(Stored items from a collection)
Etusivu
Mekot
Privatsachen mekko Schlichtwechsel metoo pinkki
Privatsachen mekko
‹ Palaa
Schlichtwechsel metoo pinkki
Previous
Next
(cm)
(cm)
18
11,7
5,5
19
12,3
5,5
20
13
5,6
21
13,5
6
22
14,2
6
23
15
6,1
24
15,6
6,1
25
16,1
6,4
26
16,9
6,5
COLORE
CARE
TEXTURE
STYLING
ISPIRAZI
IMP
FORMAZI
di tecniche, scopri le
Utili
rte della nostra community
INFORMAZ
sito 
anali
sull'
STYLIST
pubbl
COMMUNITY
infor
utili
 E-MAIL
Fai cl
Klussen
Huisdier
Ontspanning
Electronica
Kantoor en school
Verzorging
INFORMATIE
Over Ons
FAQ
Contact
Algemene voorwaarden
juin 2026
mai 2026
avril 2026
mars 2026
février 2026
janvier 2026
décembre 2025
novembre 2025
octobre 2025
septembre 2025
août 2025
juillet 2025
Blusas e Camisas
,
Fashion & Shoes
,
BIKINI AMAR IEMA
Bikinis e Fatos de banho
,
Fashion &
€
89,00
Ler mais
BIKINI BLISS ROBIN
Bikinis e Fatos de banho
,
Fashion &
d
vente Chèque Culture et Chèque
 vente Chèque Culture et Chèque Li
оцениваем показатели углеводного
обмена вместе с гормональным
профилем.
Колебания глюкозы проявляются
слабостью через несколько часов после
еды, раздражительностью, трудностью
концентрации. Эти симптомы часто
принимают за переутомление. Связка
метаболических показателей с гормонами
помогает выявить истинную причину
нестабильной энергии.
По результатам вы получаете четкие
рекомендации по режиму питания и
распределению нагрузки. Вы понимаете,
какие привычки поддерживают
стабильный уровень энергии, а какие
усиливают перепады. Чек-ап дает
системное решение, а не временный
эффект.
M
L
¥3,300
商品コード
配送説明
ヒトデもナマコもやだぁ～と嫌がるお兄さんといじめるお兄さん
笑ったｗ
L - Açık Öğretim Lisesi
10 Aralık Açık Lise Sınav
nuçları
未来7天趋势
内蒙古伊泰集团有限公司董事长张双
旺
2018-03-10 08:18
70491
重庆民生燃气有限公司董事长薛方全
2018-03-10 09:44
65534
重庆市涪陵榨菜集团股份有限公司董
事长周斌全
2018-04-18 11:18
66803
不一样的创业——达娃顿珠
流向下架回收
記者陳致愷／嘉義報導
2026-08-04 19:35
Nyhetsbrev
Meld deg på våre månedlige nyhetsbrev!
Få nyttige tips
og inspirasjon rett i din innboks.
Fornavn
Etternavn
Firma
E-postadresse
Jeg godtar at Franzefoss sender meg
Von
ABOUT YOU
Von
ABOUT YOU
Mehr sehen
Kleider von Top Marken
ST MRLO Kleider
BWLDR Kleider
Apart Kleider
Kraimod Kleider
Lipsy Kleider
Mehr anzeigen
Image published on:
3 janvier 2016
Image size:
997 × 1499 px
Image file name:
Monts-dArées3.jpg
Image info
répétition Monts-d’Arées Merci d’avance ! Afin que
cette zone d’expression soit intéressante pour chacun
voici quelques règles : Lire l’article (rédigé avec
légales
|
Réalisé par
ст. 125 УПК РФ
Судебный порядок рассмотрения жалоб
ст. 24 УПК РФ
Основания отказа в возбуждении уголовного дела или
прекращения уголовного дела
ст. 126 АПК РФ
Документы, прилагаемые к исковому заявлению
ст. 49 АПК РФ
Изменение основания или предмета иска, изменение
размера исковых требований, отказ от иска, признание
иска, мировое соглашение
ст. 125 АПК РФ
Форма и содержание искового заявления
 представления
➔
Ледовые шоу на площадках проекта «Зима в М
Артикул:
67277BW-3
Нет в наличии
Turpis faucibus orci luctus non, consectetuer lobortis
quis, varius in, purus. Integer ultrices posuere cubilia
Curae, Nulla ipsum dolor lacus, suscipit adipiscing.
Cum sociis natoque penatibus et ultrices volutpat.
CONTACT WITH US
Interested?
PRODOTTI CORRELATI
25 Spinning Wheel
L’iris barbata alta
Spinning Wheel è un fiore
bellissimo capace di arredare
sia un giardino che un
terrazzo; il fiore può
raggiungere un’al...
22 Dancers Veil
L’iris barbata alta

**Work item:** In the entries above, count each line that includes "ultrices" and report the total with no other text.

**Answer area:** 2